TJ-SP garante reembolso integral a consumidora após cancelamento de viagem a Israel

Tribunal considerou indevida a retenção de taxa de serviço sem contrato formal e sem comprovação de ciência inequívoca da cliente

A 29ª Câmara de Direito Privado do Tribunal de Justiça de São Paulo manteve decisão da 4ª Vara Cível do Foro Regional do Tatuapé que determinou a devolução integral dos valores pagos por uma viagem cancelada. A sentença de primeiro grau foi proferida pelo juiz Guilherme Augusto de Oliveira Barna. A agência de turismo havia retido taxa de serviço mesmo sem contrato formal assinado.

Segundo os autos, a autora adquiriu um pacote turístico para Israel e quitou as quatro primeiras parcelas. Posteriormente, a agência comunicou o cancelamento da viagem em razão do acirramento dos conflitos na região e ofereceu reagendamento para uma data inviável à consumidora. Ao solicitar o cancelamento e o reembolso, foi informada de que 10% do valor seria retido a título de taxa de serviço.

No julgamento do recurso, a relatora Silvia Rocha destacou que, embora a consumidora tenha recebido cópia do contrato por e-mail, não houve prova de ciência inequívoca quanto às condições do negócio — especialmente a cláusula de “taxa não reembolsável”. A magistrada ressaltou que não é possível aferir se a consumidora, idosa, teve real compreensão de cláusula limitativa inserida no corpo do contrato.

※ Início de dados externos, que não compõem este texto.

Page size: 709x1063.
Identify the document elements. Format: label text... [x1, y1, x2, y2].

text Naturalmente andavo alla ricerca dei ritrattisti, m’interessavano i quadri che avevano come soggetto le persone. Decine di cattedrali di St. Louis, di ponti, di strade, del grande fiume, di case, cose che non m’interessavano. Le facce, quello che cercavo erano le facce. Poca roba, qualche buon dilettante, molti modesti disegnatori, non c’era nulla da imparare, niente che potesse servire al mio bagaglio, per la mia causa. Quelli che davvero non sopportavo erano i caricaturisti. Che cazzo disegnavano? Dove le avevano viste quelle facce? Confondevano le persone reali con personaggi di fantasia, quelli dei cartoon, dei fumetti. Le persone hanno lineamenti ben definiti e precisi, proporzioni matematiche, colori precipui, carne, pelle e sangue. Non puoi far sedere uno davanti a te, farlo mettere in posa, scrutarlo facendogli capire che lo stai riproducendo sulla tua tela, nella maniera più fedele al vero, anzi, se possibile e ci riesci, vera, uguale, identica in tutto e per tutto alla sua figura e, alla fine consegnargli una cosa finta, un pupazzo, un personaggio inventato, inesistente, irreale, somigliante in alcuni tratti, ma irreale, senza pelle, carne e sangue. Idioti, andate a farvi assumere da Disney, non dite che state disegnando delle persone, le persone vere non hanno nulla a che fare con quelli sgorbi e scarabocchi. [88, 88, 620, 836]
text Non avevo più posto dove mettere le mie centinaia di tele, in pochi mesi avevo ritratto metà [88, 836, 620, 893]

“O pagamento das quatro primeiras parcelas não gera presunção de aceitação a todos os termos do negócio, uma vez que cláusula limitativa de direito exige concordância expressa, o que não ocorreu no caso”, consignou a relatora.

A decisão foi unânime, acompanhada pelos desembargadores José Augusto Genofre Martins e Carlos Henrique Miguel Trevisan, assegurando o reembolso integral à consumidora.